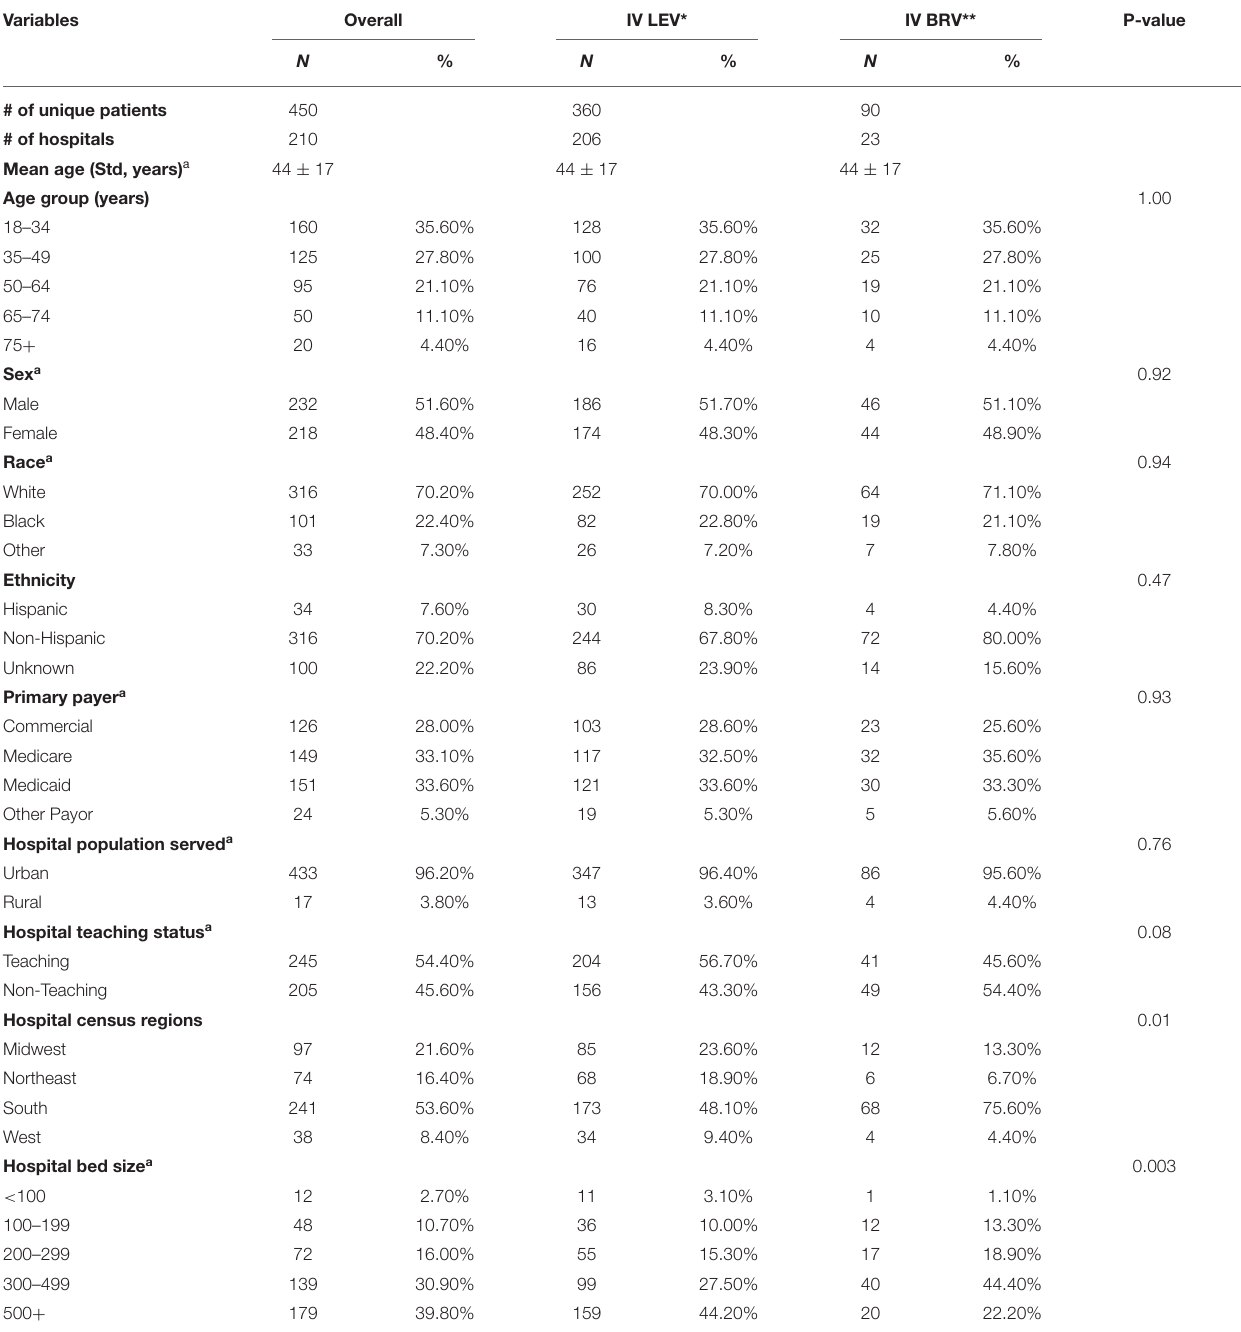
TABLE 1 | Patient demographic and hospital characteristics by treatment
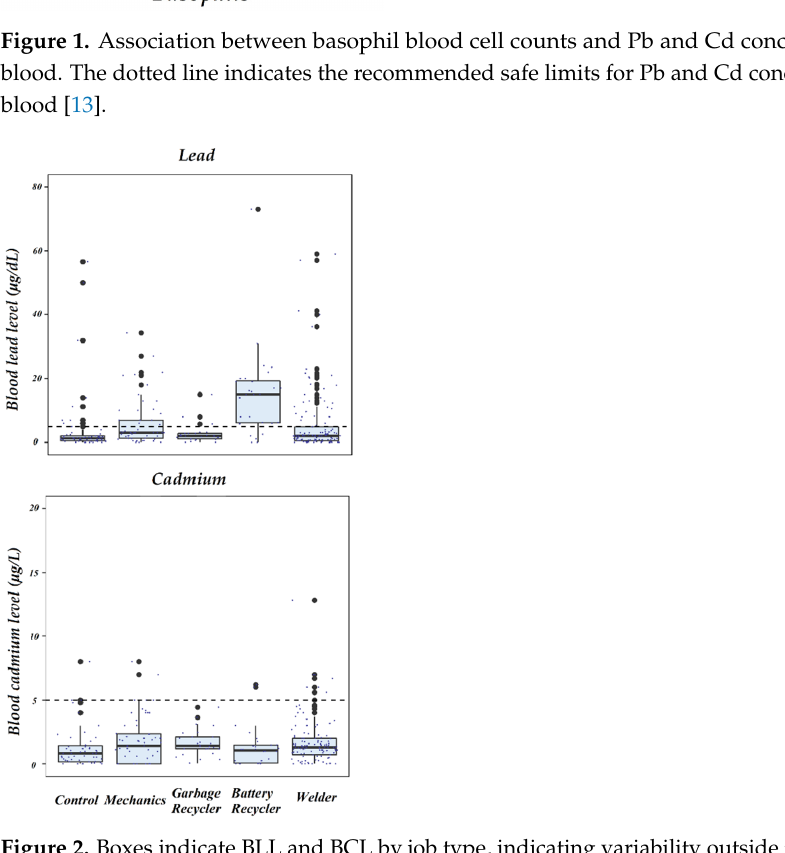
Figure 2. Boxes indicate BLL and BCL by job type, indicating variability outside the upper and lower quartiles. The dotted line refers to the recommended safety limits for Pb and Cd in whole blood [13].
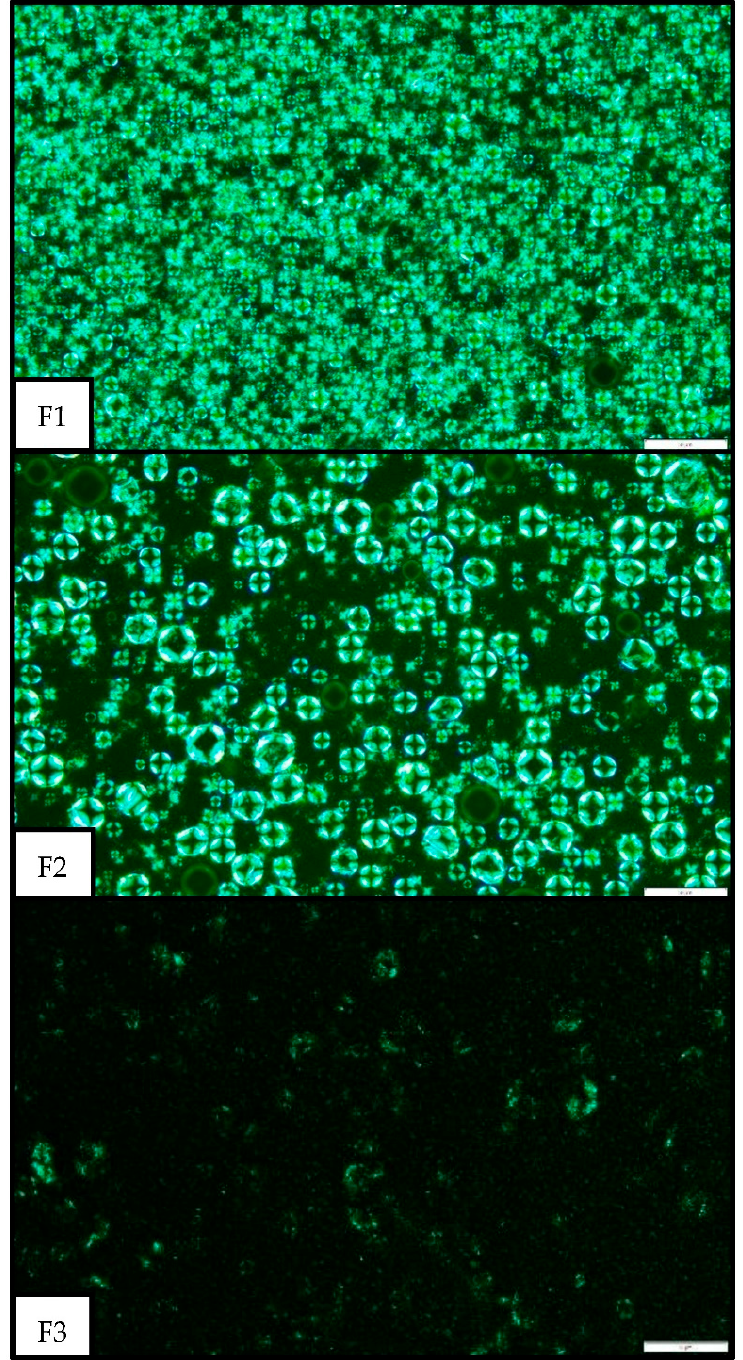
Figure 4. Polarized light microscopy photomicrographs (400× magnification ) of the developed products (without and with germinated brown rice extract F1 and F2, respectively) and a liquid crystal cream from a counter brand (F3).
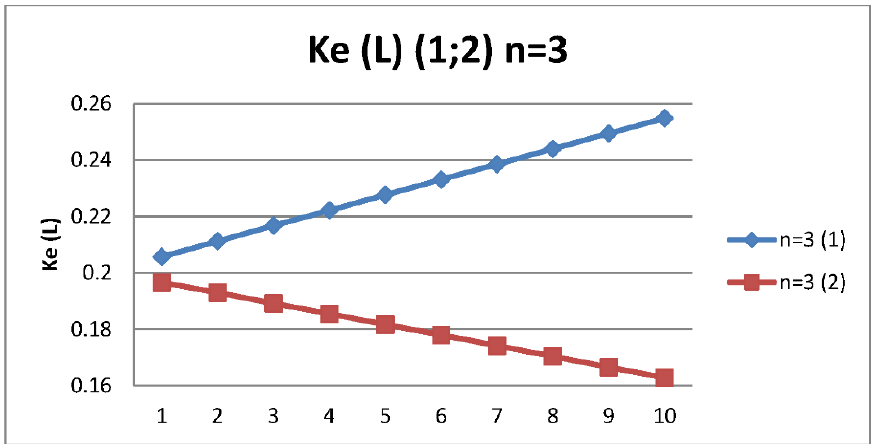
Figure 3. Dependence of the equity cost, k e , on leverage level L in the cases of payments of tax on profit at the end of the year (1) and in the beginning of the year (2) for three-year company.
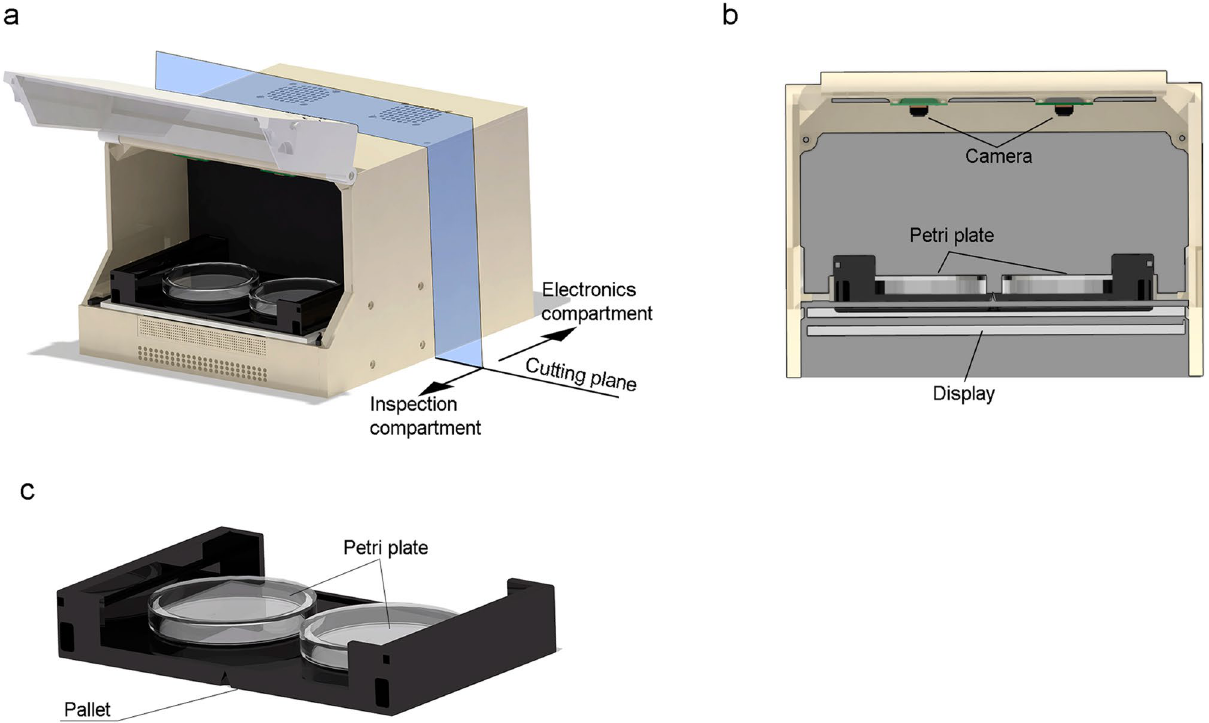
Figure 1. Prototype of the SiViS device. The image was obtained with SOLIDWORKS 2020 SP3.0. ( a ) SiViS with the open door, showing the pallet inside the inspection area. The electronic compartment, at the back, is closed and therefore hidden from view. ( b ) Section showing the inspection area and the distribution of the components. ( c ) Pallet with two slots for the Petri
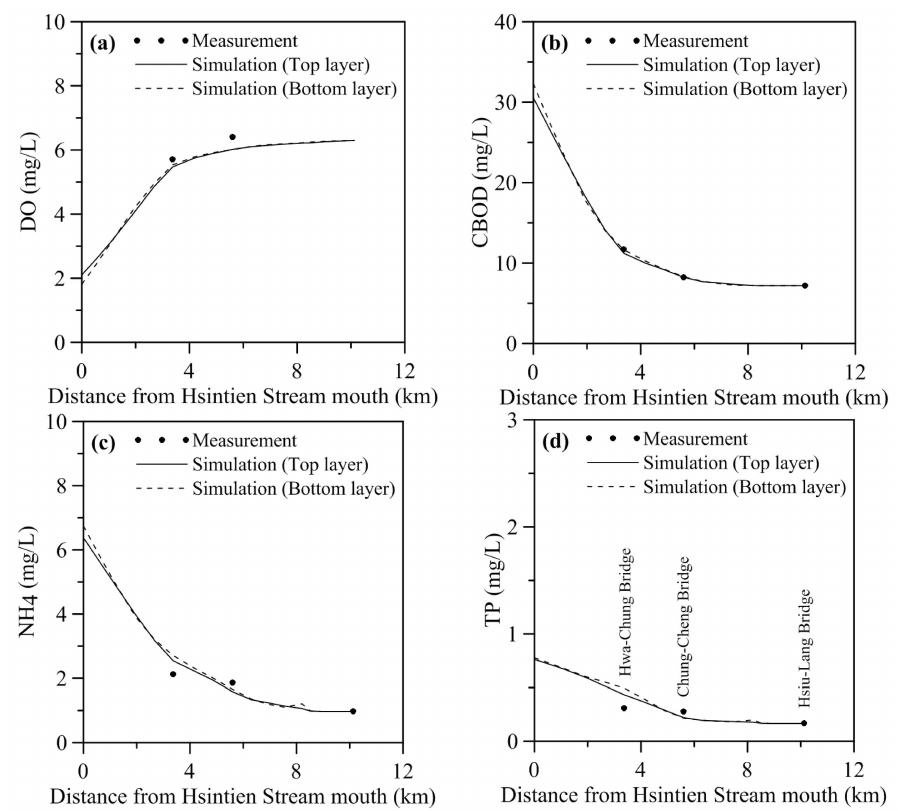
Figure 6. The comparison between the measured and simulated water quality distributions along the Hsintien Stream on 3 March 2011 ( a ) DO; ( b ) CBOD; ( c ) NH 4 ; and ( d ) TP.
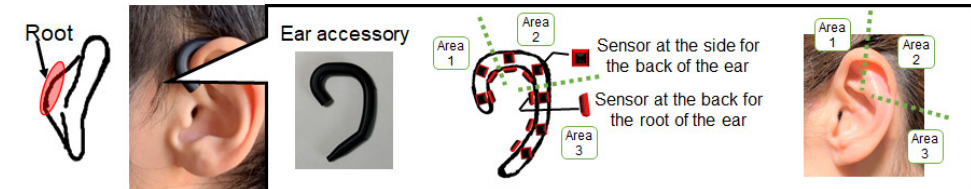
Figure 2. Ear-root-mounted device. Reprinted/adapted with permission from Ref. [11] 2021,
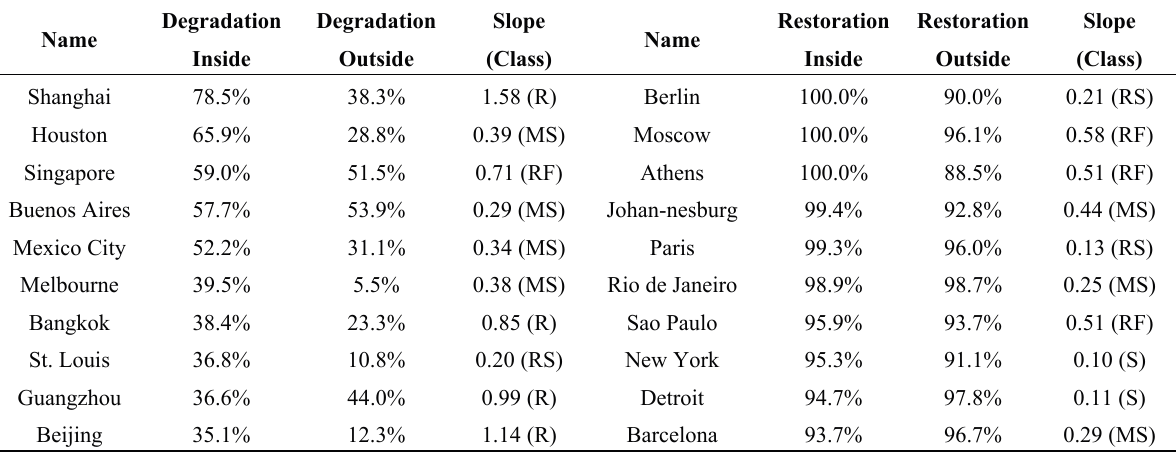
Table 6. The top 10 cities with the highest variation percentages in the urbanization area and the comparison of outside buffers from 2001 to 2010. Dubai is the unique city with mean NDVI <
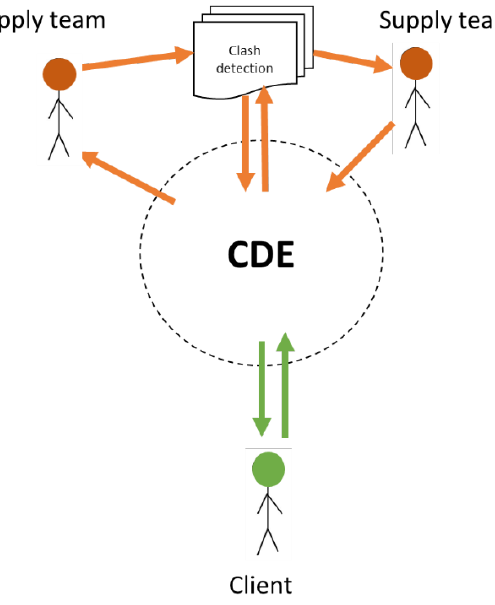
Figure 12. Communication involved in the BIM project.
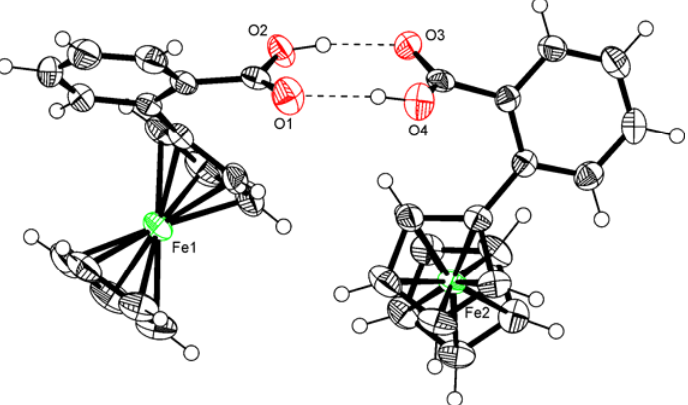
Figure 1. Hydrogen bonding between two independent molecules of 1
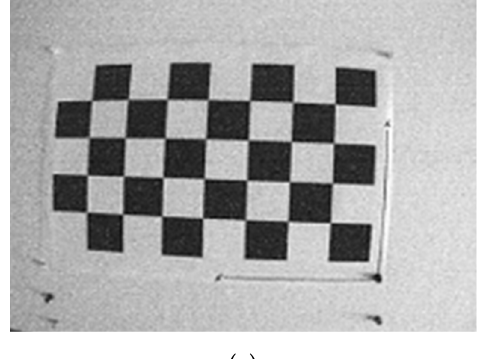
Figure 4. ( a ) A distorted image of a checkerboard pattern from a multispectral camera and ( b ) extrinsic parameters action visualisation. Images were taken from different angles and distances to calculate extrinsic parameters and minimise radial barrel distortion.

########################################

The required output is a verbatim repetition of the lines from the opening of the entries above through the line containing "Figure 2. Boxes", inclusive, with no pictures and nothing else.

Response below —
TABLE 1 | Patient demographic and hospital characteristics by treatment
Figure 2. Boxes indicate BLL and BCL by job type, indicating variability outside the upper and lower quartiles. The dotted line refers to the recommended safety limits for Pb and Cd in whole blood [13].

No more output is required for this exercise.